- Requirement: Look through the data below. Show each line where the string "brand" occurs.

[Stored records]
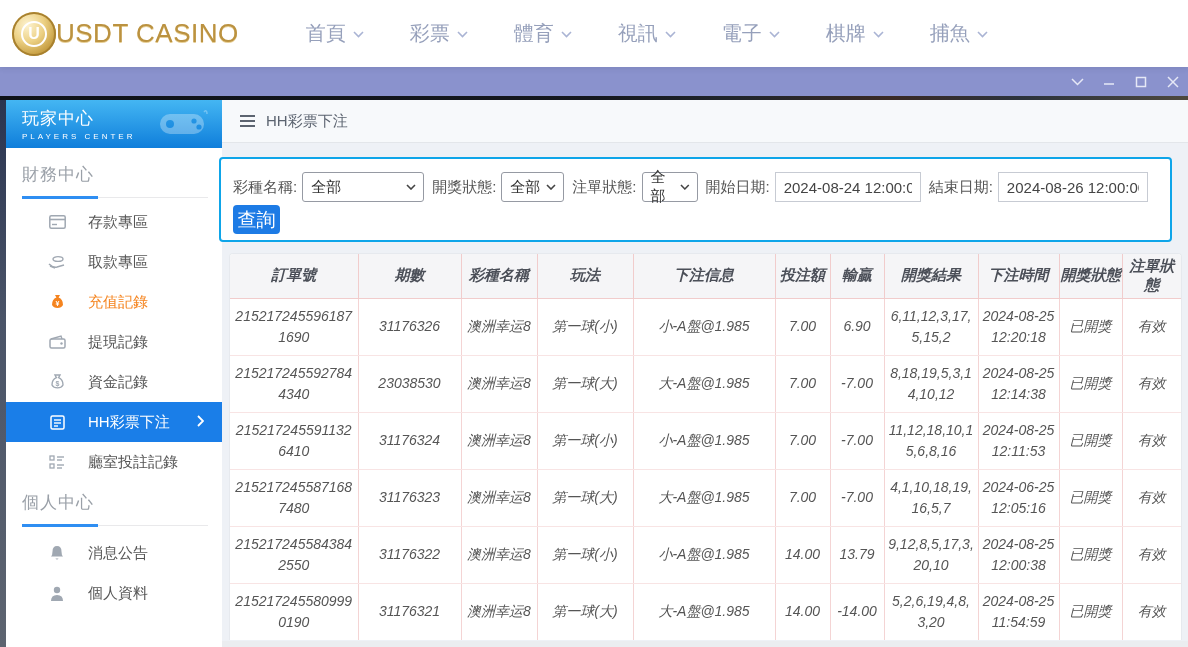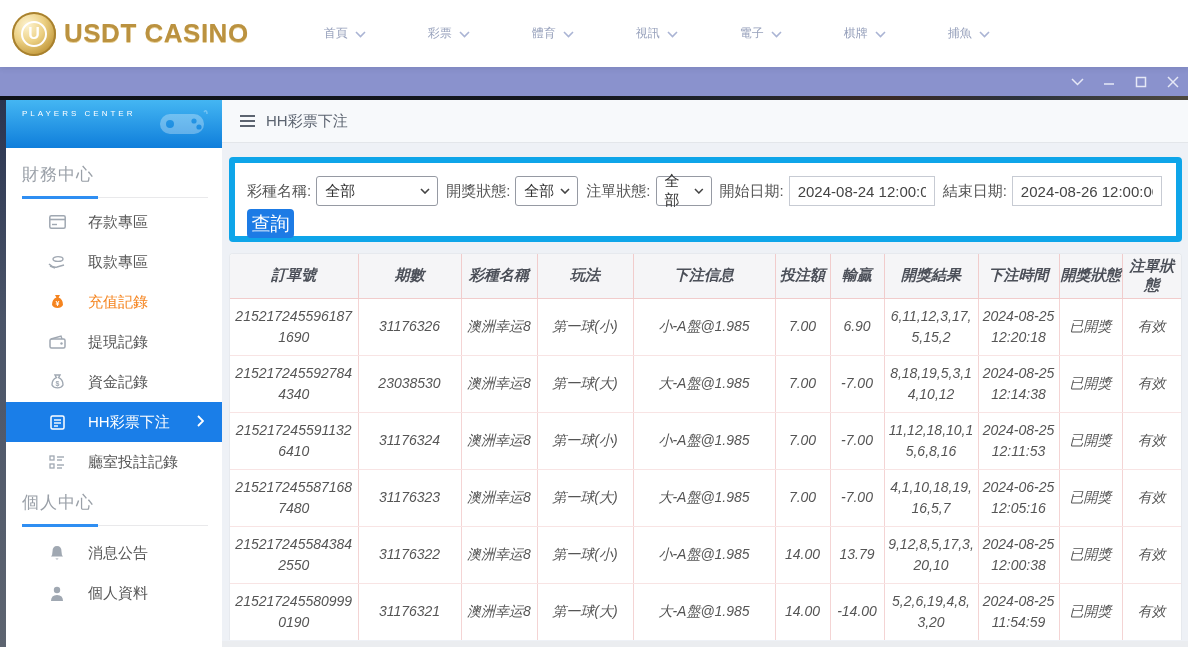--- a/index.html
+++ b/index.html
@@ -9,25 +9,25 @@
   
   .topbar { position:absolute; top:0; left:0; width:1188px; height:67px; background:#fff;
             display:flex; align-items:center; box-shadow:0 2px 5px rgba(40,50,80,.10); z-index:5; }
   .logo { display:flex; align-items:center; margin-left:12px; }
   .coin { width:44px; height:44px; border-radius:50%;
           background:radial-gradient(circle at 35% 30%, #fdf3d0, #ecd083 40%, #c49b3e 75%, #8f6a1f);
           display:flex; align-items:center; justify-content:center;
           box-shadow:inset 0 0 0 2px #a8812f; }
   .coin-u { width:26px; height:26px; border-radius:50%; border:2px solid #fff;
             color:#fff; font-weight:bold; font-size:16px; display:flex; align-items:center; justify-content:center; }
-  .brand-text { margin-left:8px; font-size:26px; font-weight:bold; letter-spacing:.5px; color:#bb9240;
+  .brand-text { font-size:26px; font-weight:normal; letter-spacing:.5px; color:#bb9240;
                 text-shadow:0 1px 0 #e7cf96; }
   .nav { display:flex; margin-left:44px; }
   .nav-item { width:104px; display:flex; align-items:center; justify-content:center; gap:7px;
-              color:#96a0bb; font-size:12px; cursor:pointer; }
+              color:#96a0bb; font-size:20px; cursor:pointer; }
   .nav-item svg { margin-top:2px; }
 
   
   .titlebar { position:absolute; top:67px; left:0; width:1188px; height:29px; background:#8a92cd; }
   .win-controls { position:absolute; right:8px; top:0; height:29px; display:flex; align-items:center; gap:18px; }
   .win-btn { display:flex; align-items:center; justify-content:center; width:14px; height:14px; cursor:pointer; }
   .darkstrip { position:absolute; top:96px; left:0; width:1188px; height:4px;
                background:linear-gradient(90deg,#0e1218,#15181f 50%,#20252c 62%,#3a2a25 75%,#2c333d 86%,#4d483e); }
 
   
@@ -51,22 +51,22 @@
   .menu-item.active { background:#1a7ee8; color:#fff; }
   .menu-item.active .mi-icon { color:#fff; }
   .mi-chevron { position:absolute; right:18px; top:13px; }
 
   
   .breadcrumb { position:absolute; left:222px; top:100px; width:966px; height:43px; background:#f7f9fb;
                 border-bottom:1px solid #e3e6ea; display:flex; align-items:center; }
   .bc-burger { margin-left:18px; cursor:pointer; display:flex; }
   .bc-title { margin-left:11px; font-size:15px; color:#5c6470; }
 
-  .filter-panel { position:absolute; left:229px; top:157px; width:953px; height:85px; background:#fff;
-                  border:6px solid #0ea5e9; border-radius:4px; }
+  .filter-panel { position:absolute; left:219px; top:157px; width:953px; height:85px; background:#fff;
+                  border:2px solid #0ea5e9; border-radius:4px; }
   .filter-row { display:flex; align-items:center; padding:13px 0 0 12px; }
   .f-label { font-size:15px; color:#555; white-space:nowrap; }
   .f-select { height:30px; border:1px solid #969aa3; border-radius:3px; background:#fff; display:flex;
               align-items:center; justify-content:space-between; padding:0 7px 0 8px; cursor:pointer;
               font-size:15px; color:#333; margin:0 8px 0 5px; }
   .f-input { height:30px; border:1px solid #c7cbd3; background:#fff; font-size:15px; color:#444;
              padding:0 8px; margin:0 8px 0 5px; font-family:"Liberation Sans",sans-serif; }
   .search-btn { position:absolute; left:12px; top:46px; width:47px; height:29px; background:#1d7be5;
                 border:none; border-radius:4px; color:#fff; font-size:19px; cursor:pointer;
                 font-family:"Liberation Sans",sans-serif; }
@@ -162,20 +162,21 @@
           <line x1="11" y1="1" x2="1" y2="11" stroke="#e5e8f6" stroke-width="1.5"></line>
         </svg>
     </span>
   </div>
 </div>
 <div class="darkstrip"></div>
 
 <div class="side-edge"></div>
 <div class="sidebar">
   <div class="sb-header">
+    <div class="sb-title">玩家中心</div>
     <div class="sb-sub">PLAYERS CENTER</div>
     <svg class="sb-gamepad" width="52" height="30" viewBox="0 0 52 30">
       <rect x="4" y="6" width="44" height="20" rx="10" fill="#fff"></rect>
       <circle cx="14" cy="16" r="4" fill="#1180dc"></circle>
         <circle cx="38" cy="13" r="2.6" fill="#1180dc"></circle>
         <circle cx="43" cy="19" r="2.6" fill="#1180dc"></circle>
       <path d="M48 4 q3 -3 3 2" fill="none" stroke="#fff" stroke-width="1.5"></path>
     </svg>
   </div>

- Reply:
-  .brand-text { margin-left:8px; font-size:26px; font-weight:bold; letter-spacing:.5px; color:#bb9240;
+  .brand-text { font-size:26px; font-weight:normal; letter-spacing:.5px; color:#bb9240;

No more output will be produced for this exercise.